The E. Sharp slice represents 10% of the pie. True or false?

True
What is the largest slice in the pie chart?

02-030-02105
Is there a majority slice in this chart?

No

--

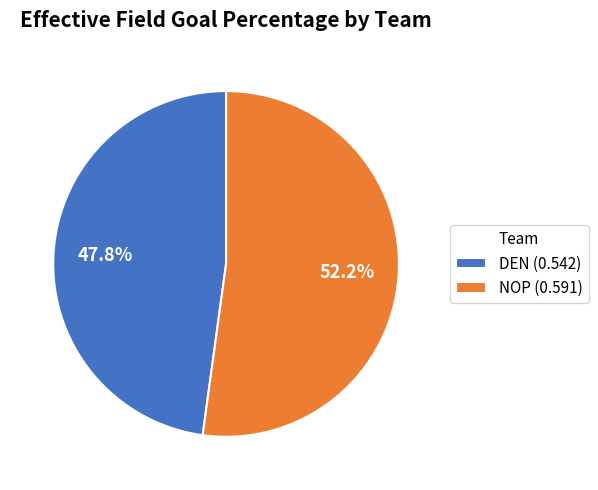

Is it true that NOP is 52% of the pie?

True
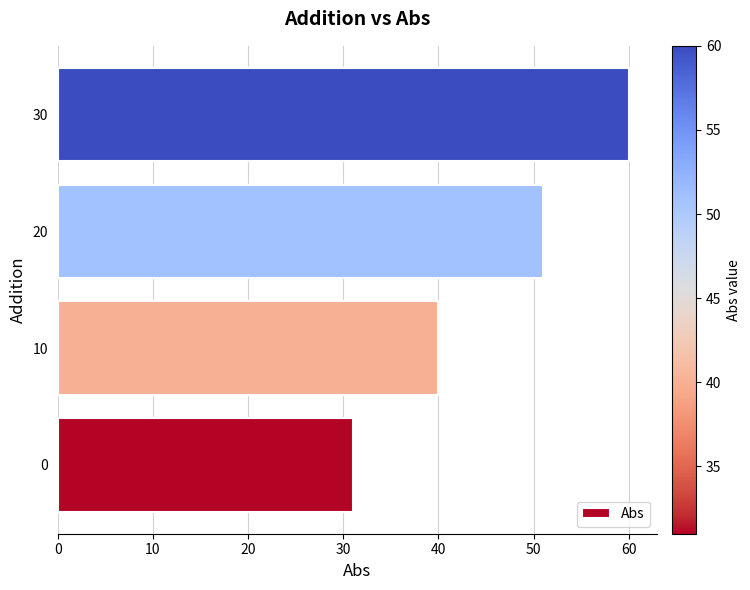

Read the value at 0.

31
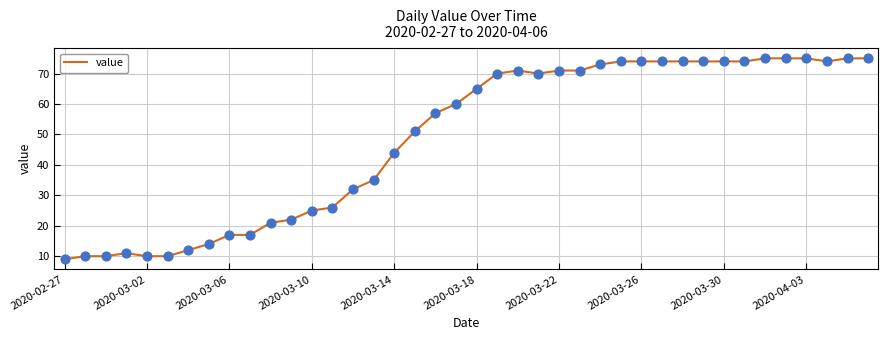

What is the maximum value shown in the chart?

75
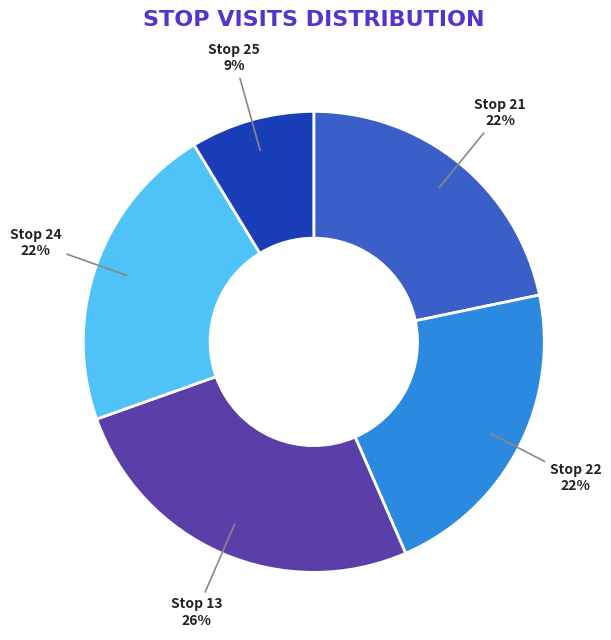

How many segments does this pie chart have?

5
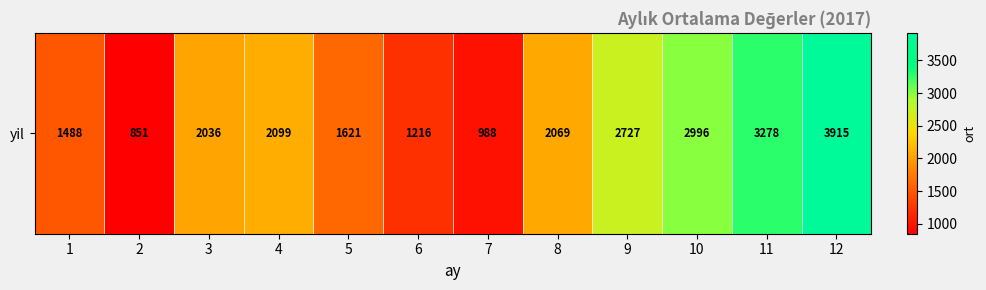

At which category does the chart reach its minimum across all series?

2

TASK ITEM:
Reproduce the entries above without alteration, starting with the line that contains "The E. Sharp" and going on through the line that contains "Is there a majority slice in this chart?", both of those lines included.

TASK OUTPUT:
The E. Sharp slice represents 10% of the pie. True or false?

True
What is the largest slice in the pie chart?

02-030-02105
Is there a majority slice in this chart?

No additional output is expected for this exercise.